Dr. Britt Wray wants people to know feeling anxious about climate change is OK.
The director of Stanford’s Center for Inter-Religious Community, Learning and Experiences says climate change affects more than just the planet we live on.
During her Humber President’s Lecture series on Tuesday, she argued it can have consequences on the mind as well.
At one point in the lecture, she asked attendees “Have you ever worried about the climate crisis? Have you ever lost sleep over it, perhaps?”
In response, over half of the audience had raised their hands.
Wray said that’s a typical response, adding that we need a healthy way to deal with those feelings.
“People’s ability to take on the structural changes, write the policies, work at the community levels to address and stop the climate crisis gets hampered and pulled back because of how battered we feel essentially determines how well we can build a new world,” Wray said.
Wray has a PhD in psychiatry and behavioural sciences and said too much focus on the negative is detrimental.
She gave examples of the good people have been doing to improve their mental health amid the climate crisis.
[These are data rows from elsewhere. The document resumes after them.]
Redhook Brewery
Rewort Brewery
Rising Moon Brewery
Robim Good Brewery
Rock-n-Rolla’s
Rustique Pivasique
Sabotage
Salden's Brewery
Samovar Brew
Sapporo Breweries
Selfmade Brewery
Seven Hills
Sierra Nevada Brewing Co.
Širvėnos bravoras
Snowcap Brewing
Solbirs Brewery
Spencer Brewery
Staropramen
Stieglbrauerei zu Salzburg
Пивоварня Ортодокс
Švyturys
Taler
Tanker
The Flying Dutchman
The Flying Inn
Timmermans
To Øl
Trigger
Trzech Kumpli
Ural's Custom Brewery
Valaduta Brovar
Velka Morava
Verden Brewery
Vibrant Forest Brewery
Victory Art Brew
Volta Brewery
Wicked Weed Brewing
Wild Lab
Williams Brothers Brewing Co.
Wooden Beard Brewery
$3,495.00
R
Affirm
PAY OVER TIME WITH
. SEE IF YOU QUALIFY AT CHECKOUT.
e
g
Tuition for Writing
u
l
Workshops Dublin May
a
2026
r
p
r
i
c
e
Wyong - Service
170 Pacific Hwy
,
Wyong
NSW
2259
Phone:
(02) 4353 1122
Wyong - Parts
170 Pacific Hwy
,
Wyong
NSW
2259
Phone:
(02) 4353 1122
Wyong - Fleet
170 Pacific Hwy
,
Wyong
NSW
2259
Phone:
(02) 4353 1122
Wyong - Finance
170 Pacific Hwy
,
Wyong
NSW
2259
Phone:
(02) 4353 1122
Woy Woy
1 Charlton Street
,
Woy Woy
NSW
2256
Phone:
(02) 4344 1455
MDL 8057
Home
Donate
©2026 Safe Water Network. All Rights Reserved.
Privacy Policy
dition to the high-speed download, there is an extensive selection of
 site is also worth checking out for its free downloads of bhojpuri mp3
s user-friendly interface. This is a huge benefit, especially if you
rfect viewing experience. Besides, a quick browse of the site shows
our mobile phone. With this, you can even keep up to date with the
“It’s called task shifting, so that essentially someone who’s a grandmother to the community are all of a sudden able to sit on a bench with people who have clinical depression and talk to them … clinical trials show that at the end of their six sessions that person is more likely to recover from their depression then had they gone to a primary care support line.”
Aaron Saad, a professor of Liberal Arts and Sciences attended the event, said “It’s not hopeless but hope isn’t easy, it’s about being tenacious while still holding onto that hope.
After the presentation, Wray spoke about the importance of the basic things when it comes to mental health.
“You’ve got to exercise, and you’ve gotta sleep, and you’ve gotta take breaks, and you’ve gotta eat well and do things that help regulate your nervous system … being really mindful of your attention and where you’re putting it is huge.”
Wray wants the message of “Community Saves” to be the biggest takeaway people have from her talk, and to focus on community efforts to improve mental health.